So now I am older
Than my mother and father
When they had their daughter
Now what does that say about me?

I am not, in fact, older than my mother and father when they had either of their daughters. I am creeping up on the age that they were when they had their son, but even that’s still about a year off.

Two birthdays ago, I hit the age that they were when they got married, which felt less monumental than it might have. One of the ways that I as a child differentiated myself from my young peers (searching as children do for small things to make themselves special among their fellows) was by noting that my parents were older and had gotten married older than those of my classmates and friends.

My parents were both twenty-eight when they married each other. Twenty-eight is about average for a woman’s first marriage now (it’s thirty for men). They married in 1989, and my mother was five years over the average age of first marriage at the time. So, in that sense, she did get married “old.” But there’s nothing like turning twenty-eight to make a person realize how young that still is.

Over this last Christmas, my dad checked out a VHS converter from the library where I work and spent a couple of afternoons digitizing his old tapes. He showed us one of the videos at our next monthly family night. It’s a house tour. My dad walks through each room of the first house he and my mother lived in in Ypsilanti. They’ll be moving soon, to the town where they (and I) still live, and my dad is marking the occasion by making this record of the place that they would soon leave. In some shots, you can see things that I recognize from my childhood—a clock, a chair, some of the my brother’s first toys. My sister and I weren’t born yet. 

You have to, in that situation, notice how young your parents were. In that video, my parents were younger than my brother and sister are now. While watching my father show off the improvements he’d made to that old house, my brother noted how responsible my father seemed. “I had a kid,” my dad said with a shrug, not unkindly or by way of suggestion. None of his kids have their own. (Two us also don’t have our own houses, but there’s been more than enough ink spilled on both those subjects to skip rumination on that here.)

This sort of realization happens to everyone eventually. There’s that scene at the end of No Country for Old Men where Tommy Lee Jones realizes that he’s outlived the age at which his father died by twenty years.

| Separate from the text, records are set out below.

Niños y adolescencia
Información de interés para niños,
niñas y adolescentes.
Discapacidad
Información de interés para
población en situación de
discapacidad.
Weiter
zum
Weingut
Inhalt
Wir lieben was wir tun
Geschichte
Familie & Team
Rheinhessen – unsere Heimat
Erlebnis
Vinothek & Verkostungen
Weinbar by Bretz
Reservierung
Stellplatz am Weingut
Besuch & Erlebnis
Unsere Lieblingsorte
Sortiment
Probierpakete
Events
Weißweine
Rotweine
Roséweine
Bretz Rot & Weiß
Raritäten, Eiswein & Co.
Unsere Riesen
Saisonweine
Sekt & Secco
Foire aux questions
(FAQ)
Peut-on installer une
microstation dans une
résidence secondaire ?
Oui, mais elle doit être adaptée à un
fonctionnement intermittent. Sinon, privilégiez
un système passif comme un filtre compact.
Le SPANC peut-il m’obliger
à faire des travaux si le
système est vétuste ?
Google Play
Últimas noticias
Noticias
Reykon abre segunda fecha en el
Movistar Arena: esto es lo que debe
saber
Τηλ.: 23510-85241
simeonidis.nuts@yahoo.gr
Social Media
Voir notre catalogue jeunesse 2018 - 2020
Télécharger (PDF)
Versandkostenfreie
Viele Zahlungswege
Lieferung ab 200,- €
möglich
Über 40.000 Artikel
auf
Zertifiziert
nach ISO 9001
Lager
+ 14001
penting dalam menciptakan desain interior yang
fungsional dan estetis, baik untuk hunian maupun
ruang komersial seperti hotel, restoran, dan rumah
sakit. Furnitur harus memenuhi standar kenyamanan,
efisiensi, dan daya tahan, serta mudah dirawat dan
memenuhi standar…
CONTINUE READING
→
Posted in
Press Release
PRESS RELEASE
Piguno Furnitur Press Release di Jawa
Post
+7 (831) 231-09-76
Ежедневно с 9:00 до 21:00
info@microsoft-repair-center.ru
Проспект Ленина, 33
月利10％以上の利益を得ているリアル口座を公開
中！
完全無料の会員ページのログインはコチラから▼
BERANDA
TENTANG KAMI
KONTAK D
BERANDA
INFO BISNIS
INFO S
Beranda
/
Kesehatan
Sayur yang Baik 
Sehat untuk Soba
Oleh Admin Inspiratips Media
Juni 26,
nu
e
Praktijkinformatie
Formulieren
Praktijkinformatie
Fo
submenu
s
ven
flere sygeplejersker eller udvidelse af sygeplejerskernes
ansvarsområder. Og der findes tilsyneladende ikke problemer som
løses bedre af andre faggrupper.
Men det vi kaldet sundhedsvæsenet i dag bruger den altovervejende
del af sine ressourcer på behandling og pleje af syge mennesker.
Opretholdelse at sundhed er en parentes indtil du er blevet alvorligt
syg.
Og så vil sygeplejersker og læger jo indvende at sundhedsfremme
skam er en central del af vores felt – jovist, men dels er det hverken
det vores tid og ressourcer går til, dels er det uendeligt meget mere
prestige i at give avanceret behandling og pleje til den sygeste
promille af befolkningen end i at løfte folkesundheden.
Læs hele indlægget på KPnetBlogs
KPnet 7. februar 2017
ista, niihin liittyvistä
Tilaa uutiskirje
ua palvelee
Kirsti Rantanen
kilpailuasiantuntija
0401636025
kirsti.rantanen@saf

There’s the Fleet Foxes lyrics I’ve got at the top of this piece. Part of getting older is recognizing that the people in your life that you used to think of as “old” aren’t. They weren’t.

My family always plants flowers on the family gravesites on Memorial Day. We’ve done so for decades. Every year, we’re a little more efficient. Every year, the dates on the graves slide a little further into the past. This year, while up north for our annual horticultural tradition, I spent some time flipping through the photo album that lives next to the cottage fireplace. In it, there’s a picture of my grandmother with a birthday cake. The number candles that she’s about to blow out show that she’s the same age then that my parents are now.

Being older than my mother and father when they had their daughter probably doesn’t say anything about me, except that population statistics have shifted since 1989, or maybe that I’m not interested in the same things that they were at my age. Someday they will be as old as my grandmother is now. Someday I will be older.

I wonder who will plant flowers on my grave.